I tried the 4.4 LiveCD and find it has a very good selection from both GNOME and KDE. I request that a single installer CD (as opposed to the full 4 CD set or 1 DVD) be provided for installing the same contents to the hard disk, just like a regular install.
Maybe you can do the installer on the same live CD, like the Kubuntu Desktop CD.
Single CD installs will go a long way to popularize CentOS, IMHO.
P.S: Seeing as this Live CD is based on the linux-live scripts, and SLAX which uses the same linux-live scripts can be just copied to HDD and run from there, is it also possible to do the same with CentOS?
P.P.S: I will be travelling a week starting today so I may not reply quickly.
Shriramana Sharma wrote:
I tried the 4.4 LiveCD and find it has a very good selection from both GNOME and KDE. I request that a single installer CD (as opposed to the full 4 CD set or 1 DVD) be provided for installing the same contents to the hard disk, just like a regular install.
Maybe you can do the installer on the same live CD, like the Kubuntu Desktop CD.
Single CD installs will go a long way to popularize CentOS, IMHO.
There already is a Single CD installer, with a default Server Mode selection, but nothing stops you from doing a minimal install and then yum groupinstall 'GNOME Desktop'
On Fri, 15 Sep 2006, Karanbir Singh wrote:
Shriramana Sharma wrote:
Single CD installs will go a long way to popularize CentOS, IMHO.
There already is a Single CD installer, with a default Server Mode selection, but nothing stops you from doing a minimal install and then yum groupinstall 'GNOME Desktop'
Lack of readily available bandwidth might. Try it over 14.4k dialup if you have doubts.
On Fri, 2006-09-15 at 10:30 -0400, Charlie Brady wrote:
On Fri, 15 Sep 2006, Karanbir Singh wrote:
Shriramana Sharma wrote:
Single CD installs will go a long way to popularize CentOS, IMHO.
There already is a Single CD installer, with a default Server Mode selection, but nothing stops you from doing a minimal install and then yum groupinstall 'GNOME Desktop'
Lack of readily available bandwidth might. Try it over 14.4k dialup if you have doubts.
There are any number of ISO sellers for people to purchase ISOs from for situations like that.
It is not possible to provide all the content on the liveCD on a single anaconda installable CD. (The liveCD is nearly 2GB in size and made smaller by squashfs/unionfs.
The purpose of the LiveCD is:
1. Bootable to test hardware/software ... test if you like the look / feel of CentOS before installing.
2. Bootable as an emergency rescue disc.
In both cases, it is not designed to be installed to hard drive OR be supported as an Official CentOS install.
While it is possible to install it to hard drive by following the directions on the SLAX site, I do not necessarily recommend that.

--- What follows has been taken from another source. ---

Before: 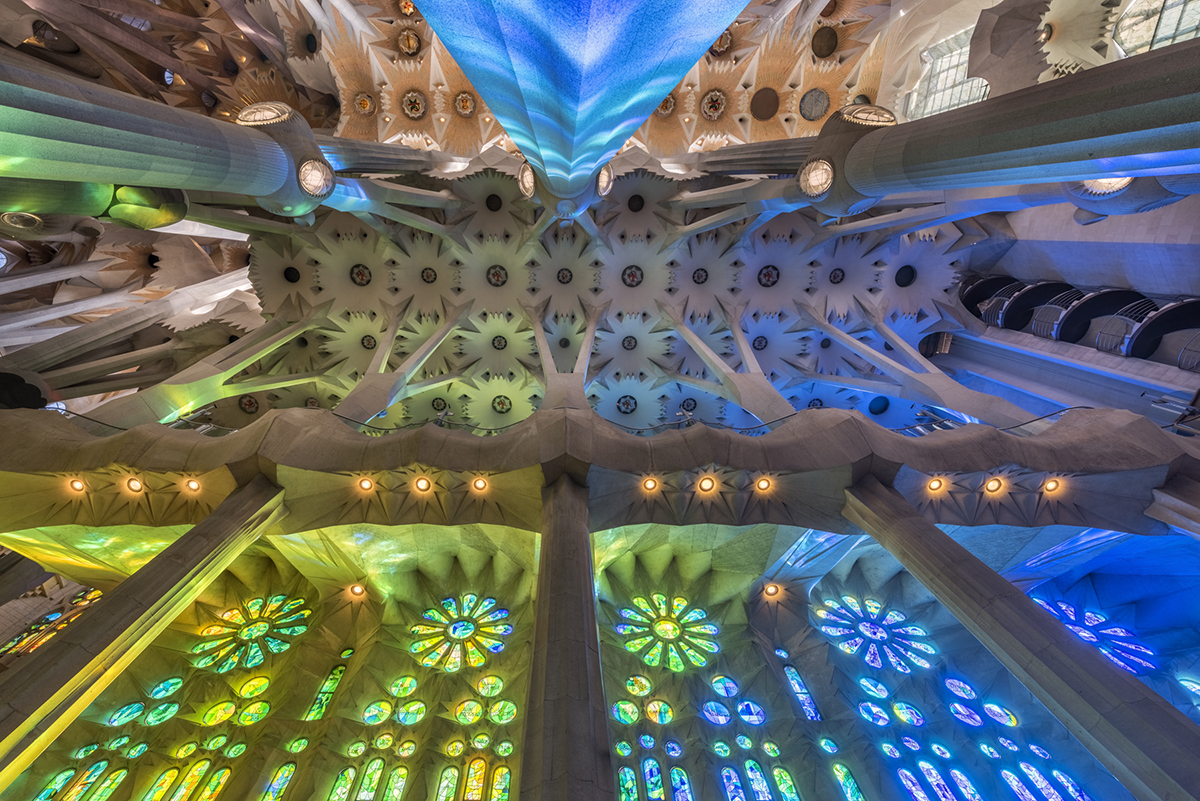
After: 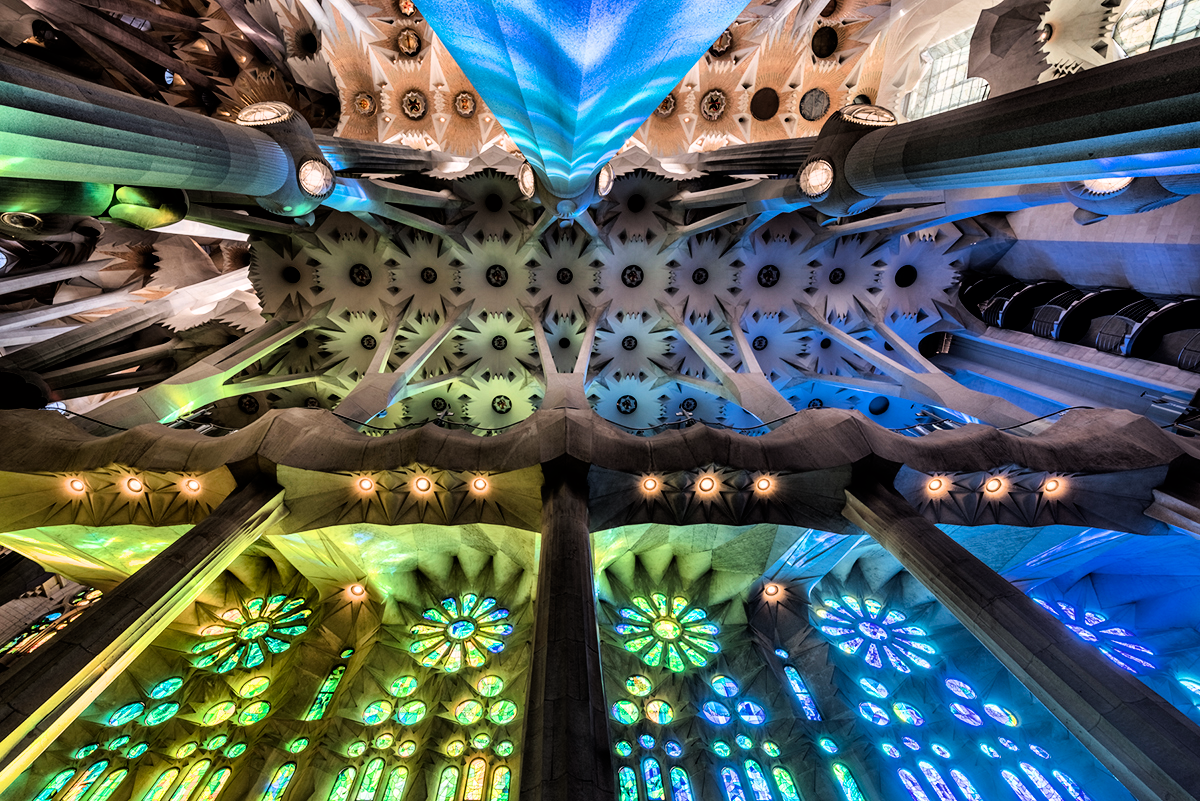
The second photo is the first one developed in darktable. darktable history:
filmic rgb: black relative exposure -3.74 EV, white relative exposure 2.41 EV, threshold 3.05 EV, dynamic range scaling -49.9%, hardness 3.41, latitude 29.64%, contrast 1.817, iterations of high-quality reconstruction 0, enable highlight reconstruction true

It will work, and you can get updates if you properly configure your system ... however, it does not use the standard CentOS init scripts which causes things like hostname changes, root and user passwd changes, X11 detections and configuration every boot, hardware detection and configuration every boot, etc. that are based on the fact that it is designed to boot from CD on different PCs every time it is used. The whole boot process is sub optimal and take longer that the standard CentOS boot process.

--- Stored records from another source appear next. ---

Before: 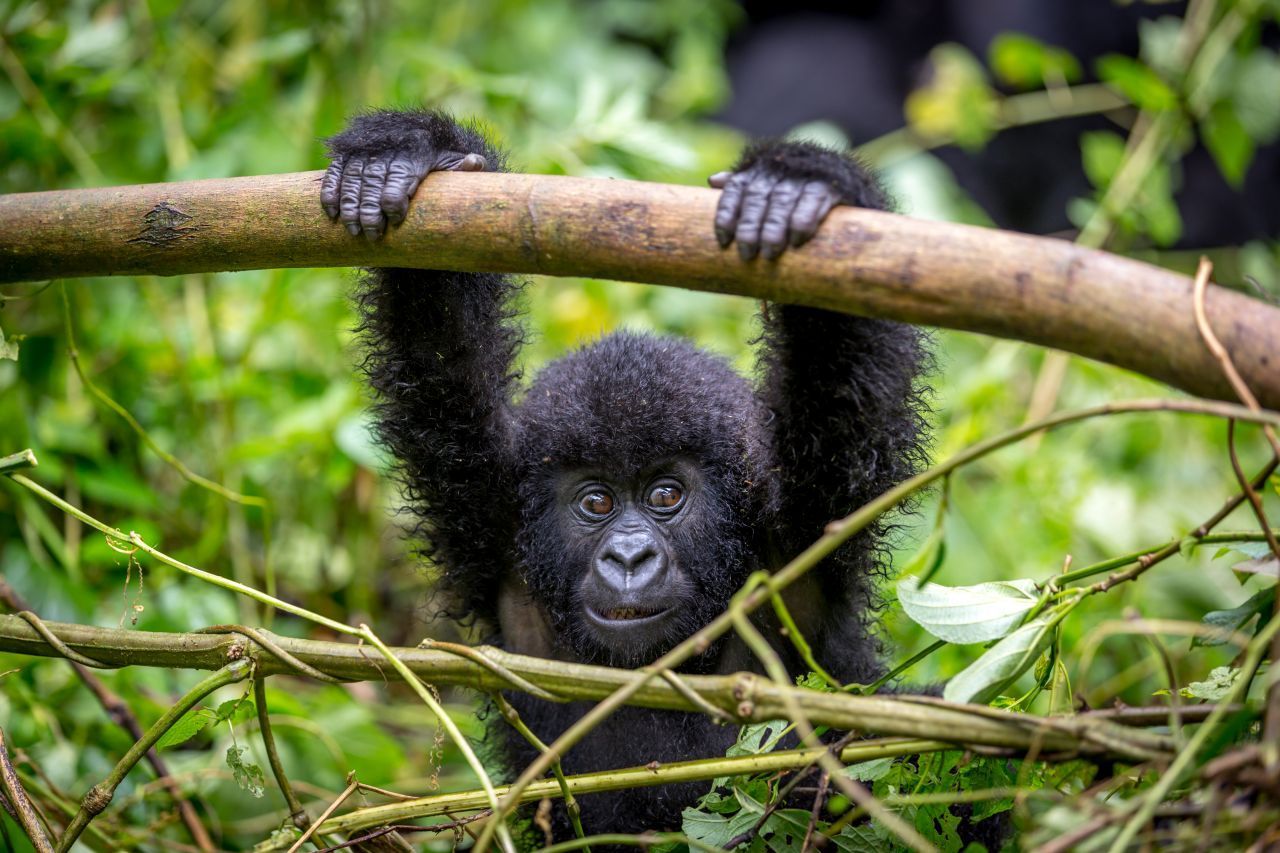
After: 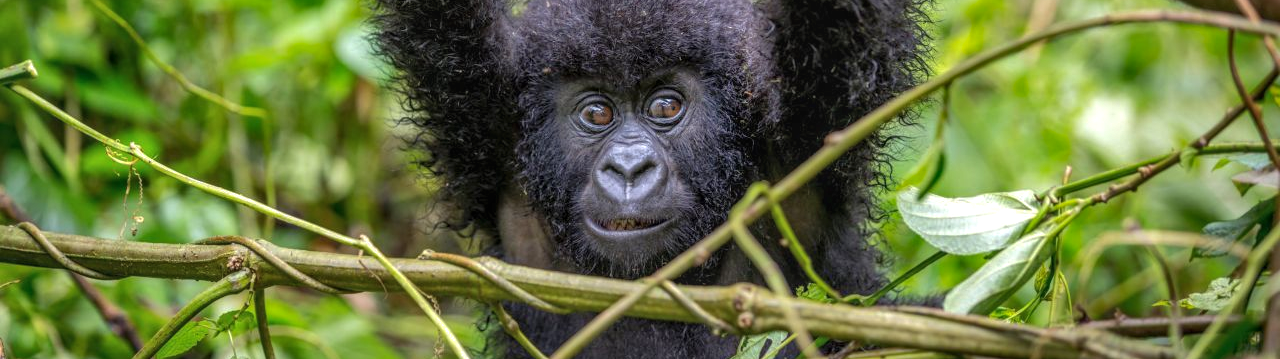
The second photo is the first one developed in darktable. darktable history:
local contrast: highlights 25%, detail 130%
exposure: black level correction -0.003, exposure 0.034 EV, compensate highlight preservation false
crop: top 45.638%, bottom 12.184%
shadows and highlights: on, module defaults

If you fixed all those issues, it would work fine installed to the drive, however, just installing CentOS by one of the supported methods is much easier.
Thanks, Johnny Hughes
Johnny Hughes wrote:
On Fri, 2006-09-15 at 10:30 -0400, Charlie Brady wrote:
On Fri, 15 Sep 2006, Karanbir Singh wrote:
Shriramana Sharma wrote:
Single CD installs will go a long way to popularize CentOS, IMHO.
There already is a Single CD installer, with a default Server Mode selection, but nothing stops you from doing a minimal install and then yum groupinstall 'GNOME Desktop'
Lack of readily available bandwidth might. Try it over 14.4k dialup if you have doubts.
There are any number of ISO sellers for people to purchase ISOs from for situations like that.
It is not possible to provide all the content on the liveCD on a single anaconda installable CD. (The liveCD is nearly 2GB in size and made smaller by squashfs/unionfs.
Most of the files (rpms) are already compressed, so space for those shouldn't be an issue. Running the rest through mkzftree and then using mkisofs -z should attend to the rest. Then it's just an issue of package selection:-)
Be aware, though, that the resultant CD could only be read sensibly on Linux; Mac OS, Windows & the rest won't be able to display file contents correctly.